PROBLEM DETAILS: Please repeat every line of text in the material below, word for word, and give only the text in your reply.

Dataset entries:
┌──
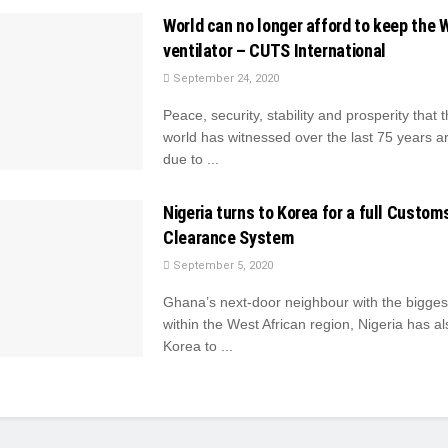
World can no longer afford to keep the 
ventilator – CUTS International
September 24, 2020
Peace, security, stability and prosperity that 
world has witnessed over the last 75 years ar
due to ...
Nigeria turns to Korea for a full Custom
Clearance System
September 5, 2020
Ghana’s next-door neighbour with the bigges
within the West African region, Nigeria has al
Korea to ...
└──
RESULT:
World can no longer afford to keep the 
ventilator – CUTS International
September 24, 2020
Peace, security, stability and prosperity that 
world has witnessed over the last 75 years ar
due to ...
Nigeria turns to Korea for a full Custom
Clearance System
September 5, 2020
Ghana’s next-door neighbour with the bigges
within the West African region, Nigeria has al
Korea to ...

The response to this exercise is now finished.